Only God can make you who you are and who you should be. God made me myself so there’s really no one else I can be. I learned and important lesson that day: be yourself or be unhappy.
Be yourself or be unhappy._ msichanawanairobi
This came to me three weeks ago when a friend of mine, who I just love to bits, gave me a plate of rice and potatoes. (Yaaaaay! Finally, the juicy stuff.) I was low that day. I didn’t want people to know and I was planning my undercover exit when I ran into her and she blessed my heart and stomach with that plate. The best plate I’ve had. I still have memories.
That plate was simple. Sure, the rice had been sauteed with a few onions and the potatoes had been fried in a sauce, but at the core of that plate…the rice and potatoes were just that: rice and potatoes. I remember thinking,
“How simple. How authentic. How unapologetically original.” (Yes, I have such deep thoughts when I eat.)

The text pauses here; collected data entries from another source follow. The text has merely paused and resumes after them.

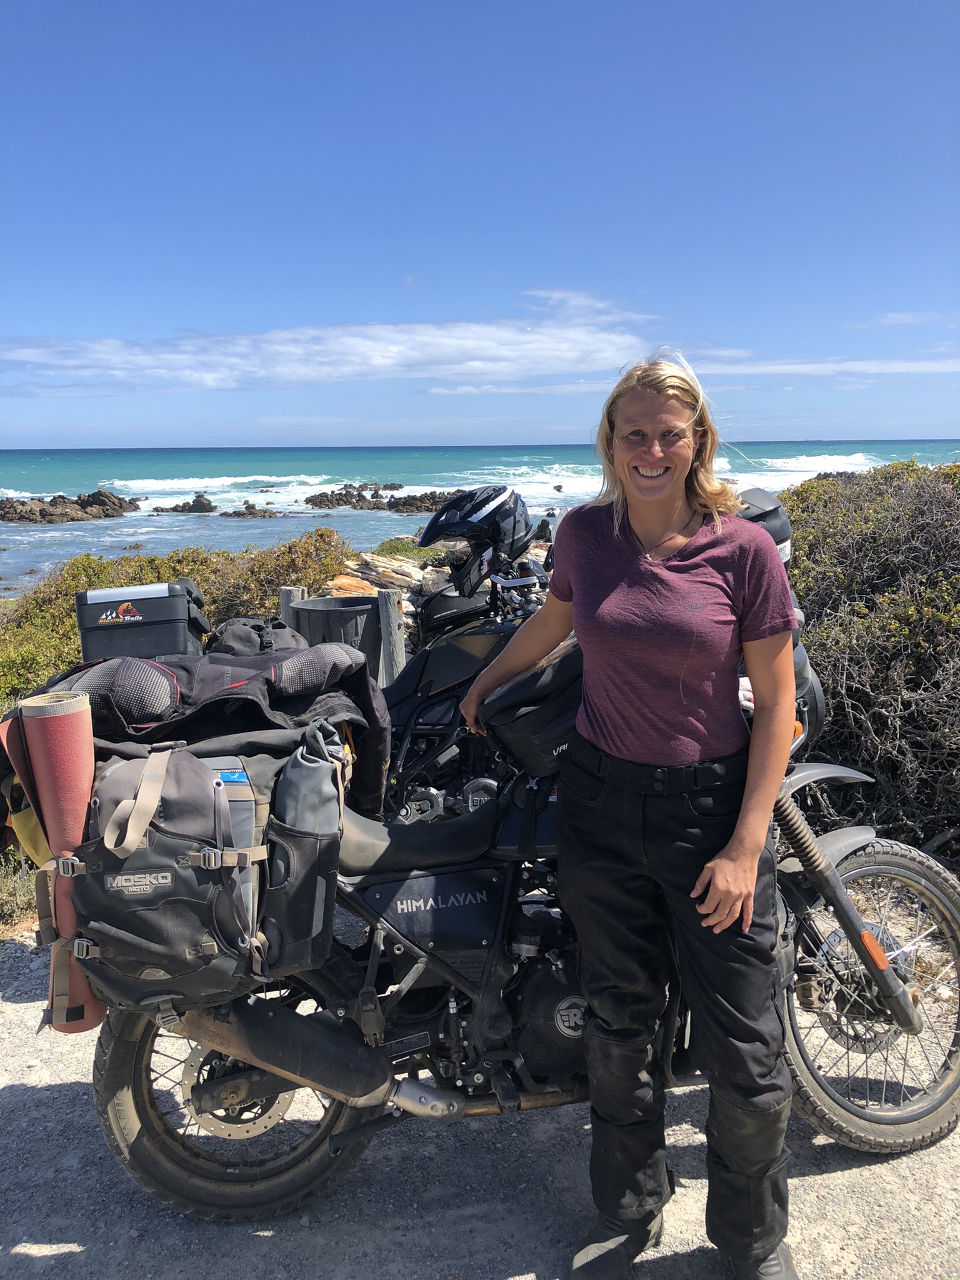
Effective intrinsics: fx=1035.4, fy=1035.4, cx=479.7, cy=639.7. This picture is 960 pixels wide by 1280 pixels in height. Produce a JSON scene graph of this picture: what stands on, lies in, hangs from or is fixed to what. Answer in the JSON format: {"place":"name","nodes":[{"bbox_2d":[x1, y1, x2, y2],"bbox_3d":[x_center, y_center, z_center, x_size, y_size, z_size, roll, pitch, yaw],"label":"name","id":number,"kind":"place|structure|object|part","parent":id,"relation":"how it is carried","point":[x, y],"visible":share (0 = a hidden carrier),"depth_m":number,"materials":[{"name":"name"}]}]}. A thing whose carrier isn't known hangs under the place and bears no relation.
{"place":"outdoors","nodes":[
{"label":"outdoors","id":0,"kind":"place"},
{"bbox_2d":[0,291,666,395],"label":"cloud","id":1,"kind":"structure","parent":0,"point":[389,361],"materials":[{"name":"white"}]},
{"bbox_2d":[0,892,958,1279],"label":"gravel ground","id":2,"kind":"structure","parent":0,"point":[824,1184],"materials":[{"name":"grey gravel"}]},
{"bbox_2d":[52,600,959,1235],"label":"motorcycle","id":3,"kind":"object","parent":2,"relation":"on","point":[914,993],"visible":0.55,"depth_m":2.44,"materials":[{"name":"black metal"}]},
{"bbox_2d":[68,737,281,1018],"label":"pannier bag","id":4,"kind":"object","parent":3,"relation":"attached to","point":[164,880],"visible":0.76,"depth_m":2.08,"materials":[{"name":"fabric"}]},
{"bbox_2d":[8,688,101,1032],"bbox_3d":[-0.886,0.460,2.187,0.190,0.669,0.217,-1,10,-1],"label":"mat","id":5,"kind":"object","parent":4,"relation":"attached to","point":[80,813],"visible":0.83,"depth_m":2.15,"materials":[{"name":"red rubber"}]},
{"bbox_2d":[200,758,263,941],"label":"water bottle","id":6,"kind":"object","parent":4,"relation":"in","point":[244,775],"visible":0.32,"depth_m":2.09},
{"bbox_2d":[13,641,391,829],"bbox_3d":[-0.693,0.240,2.491,0.938,0.479,0.679,-1,10,-1],"label":"jacket","id":7,"kind":"object","parent":3,"relation":"on","point":[104,668],"visible":0.55,"depth_m":2.38,"materials":[{"name":"black fabric"}]},
{"bbox_2d":[75,580,206,661],"bbox_3d":[-1.107,-0.043,3.398,0.412,0.297,0.325,-1,10,-1],"label":"box","id":8,"kind":"object","parent":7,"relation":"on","point":[162,617],"visible":0.81,"depth_m":3.26,"materials":[{"name":"black plastic"}]},
{"bbox_2d":[207,615,304,657],"bbox_3d":[-0.690,0.007,3.220,0.328,0.182,0.330,-3,11,-14],"label":"black bag","id":9,"kind":"object","parent":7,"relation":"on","point":[225,635],"visible":0.53,"depth_m":3.15,"materials":[{"name":"black fabric"}]},
{"label":"wheel","id":10,"kind":"part","parent":3,"relation":"part of","materials":[{"name":"black rubber"}]},
{"bbox_2d":[261,719,346,973],"bbox_3d":[-0.381,0.437,2.215,0.183,0.510,0.233,-1,10,-1],"label":"bag","id":11,"kind":"object","parent":3,"relation":"attached to","point":[328,813],"visible":0.91,"depth_m":2.14,"materials":[{"name":"black fabric"}]},
{"label":"panel","id":12,"kind":"part","parent":3,"relation":"part of","materials":[{"name":"black"}]},
{"bbox_2d":[475,635,582,777],"bbox_3d":[0.225,0.132,2.628,0.480,0.310,0.359,-4,11,-20],"label":"tank bag","id":13,"kind":"object","parent":3,"relation":"on","point":[520,687],"visible":0.51,"depth_m":2.49,"materials":[{"name":"black fabric"}]},
{"bbox_2d":[735,486,792,567],"bbox_3d":[0.737,-0.295,2.908,0.285,0.278,0.277,-3,11,-15],"label":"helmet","id":14,"kind":"object","parent":3,"relation":"attached to","point":[779,530],"visible":0.25,"depth_m":2.83,"materials":[{"name":"black plastic"}]},
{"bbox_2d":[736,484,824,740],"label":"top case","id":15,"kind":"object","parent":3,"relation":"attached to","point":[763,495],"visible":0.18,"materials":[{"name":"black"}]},
{"label":"wheel","id":16,"kind":"part","parent":3,"relation":"part of","materials":[{"name":"rubber"}]},
{"bbox_2d":[0,0,959,446],"label":"sky","id":17,"kind":"structure","parent":0,"point":[415,259],"materials":[{"name":"blue"}]},
{"bbox_2d":[0,441,959,602],"label":"sea","id":18,"kind":"structure","parent":0,"point":[14,560],"materials":[{"name":"blue liquid"}]},
{"bbox_2d":[0,488,139,523],"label":"rock","id":19,"kind":"object","parent":18,"relation":"in","point":[90,501],"visible":0.97,"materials":[{"name":"brown stone"}]},
{"bbox_2d":[151,493,216,513],"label":"rock","id":20,"kind":"object","parent":18,"relation":"in","point":[194,507],"visible":0.97,"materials":[{"name":"stone"}]},
{"bbox_2d":[220,500,279,518],"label":"rock","id":21,"kind":"object","parent":18,"relation":"in","point":[235,512],"visible":0.97,"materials":[{"name":"stone"}]},
{"bbox_2d":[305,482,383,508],"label":"rock","id":22,"kind":"object","parent":18,"relation":"in","point":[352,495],"visible":0.96,"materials":[{"name":"stone"}]},
{"bbox_2d":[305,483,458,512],"label":"rock cluster","id":23,"kind":"object","parent":18,"relation":"in","point":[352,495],"visible":0.87,"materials":[{"name":"stone"}]},
{"bbox_2d":[380,491,456,513],"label":"rock","id":24,"kind":"object","parent":18,"relation":"in","point":[397,504],"visible":0.71,"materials":[{"name":"brown stone"}]},
{"bbox_2d":[689,353,959,375],"label":"cloud","id":25,"kind":"structure","parent":0,"point":[797,367],"materials":[{"name":"white"}]},
{"bbox_2d":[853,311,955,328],"label":"cloud","id":26,"kind":"structure","parent":0,"point":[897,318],"materials":[{"name":"white"}]},
{"label":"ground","id":27,"kind":"structure","parent":0},
{"bbox_2d":[0,854,38,931],"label":"shrub","id":28,"kind":"object","parent":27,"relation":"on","point":[22,888],"visible":0.52,"depth_m":4.11,"materials":[{"name":"green plant"}]},
{"bbox_2d":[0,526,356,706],"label":"shrub","id":29,"kind":"object","parent":27,"relation":"on","point":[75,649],"visible":0.32,"depth_m":7.81,"materials":[{"name":"green plant"}]},
{"bbox_2d":[279,585,306,627],"bbox_3d":[-1.029,0.246,5.770,0.128,1.080,0.135,-1,10,-1],"label":"wooden post","id":30,"kind":"object","parent":27,"relation":"on","point":[285,595],"visible":0.2,"depth_m":5.63,"materials":[{"name":"wood"}]},
{"bbox_2d":[291,592,384,680],"bbox_3d":[-0.677,0.227,5.129,0.464,0.851,0.460,-1,10,-1],"label":"trash bin","id":31,"kind":"object","parent":27,"relation":"on","point":[325,600],"visible":0.47,"depth_m":4.91,"materials":[{"name":"black plastic"}]},
{"bbox_2d":[325,573,378,596],"bbox_3d":[-0.900,-0.292,7.337,0.480,0.270,0.461,-1,10,-1],"label":"rock","id":32,"kind":"object","parent":27,"relation":"on","point":[354,582],"visible":0.47,"depth_m":7.27,"materials":[{"name":"stone"}]},
{"bbox_2d":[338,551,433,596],"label":"rock","id":33,"kind":"object","parent":27,"relation":"on","point":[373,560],"visible":0.54,"depth_m":8.45,"materials":[{"name":"stone"}]},
{"bbox_2d":[376,586,406,681],"bbox_3d":[-0.456,0.326,5.375,0.127,1.161,0.132,-1,10,-1],"label":"wooden post","id":34,"kind":"object","parent":27,"relation":"on","point":[386,606],"visible":0.52,"depth_m":5.25,"materials":[{"name":"wood"}]},
{"bbox_2d":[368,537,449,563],"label":"shrub","id":35,"kind":"object","parent":27,"relation":"on","point":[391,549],"visible":0.35,"depth_m":11.67,"materials":[{"name":"green plant"}]},
{"bbox_2d":[373,544,554,828],"bbox_3d":[-0.211,0.313,4.156,2.010,1.268,0.773,-1,10,-1],"label":"motorcycle","id":36,"kind":"object","parent":27,"relation":"on","point":[473,660],"visible":0.33,"depth_m":4.05,"materials":[{"name":"black metal"}]},
{"label":"seat","id":37,"kind":"part","parent":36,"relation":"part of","materials":[{"name":"black"}]},
{"bbox_2d":[416,483,536,584],"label":"helmet","id":38,"kind":"object","parent":36,"relation":"on","point":[473,512],"visible":0.97,"depth_m":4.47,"materials":[{"name":"black plastic"}]},
{"bbox_2d":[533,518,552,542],"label":"rock","id":39,"kind":"object","parent":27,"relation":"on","point":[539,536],"visible":0.57,"depth_m":19.02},
{"bbox_2d":[461,351,801,1279],"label":"woman","id":40,"kind":"object","parent":27,"relation":"on","point":[715,869],"visible":0.99,"depth_m":2.11},
{"bbox_2d":[777,456,959,855],"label":"shrub","id":41,"kind":"object","parent":27,"relation":"on","point":[826,668],"visible":0.66,"depth_m":4.71,"materials":[{"name":"green plant"}]}
]}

The rice tasted like rice, regardless of the onions, though I’ll admit they were positively complementary. The potatoes! Those potatoes were the most potato potatoes I have ever had. And they satisfied me. They did not go through three cooking techniques and 501 spices, but they satisfied me. Whatever was added to them enhanced what they really were at their core: Rice and potatoes. They were simple and they satisfied me.
I left that place wanting to be like that simple plate of rice and potatoes. Unapologetically myself. I didn’t want to cover myself with 501 Spices in the forms of people’s expectations of who I am to be. I didn’t want to keep trying to live up to this world’s generic version of originality. I wanted to leave it to the Chef, to God. The only one who knows what to change and tweak in me to make me who I should be and who I really am. That’s the only way I’ll truly be satisfied.
I’m tired of being unhappy. So, I’m going to be that plate of rice and potatoes:who I am.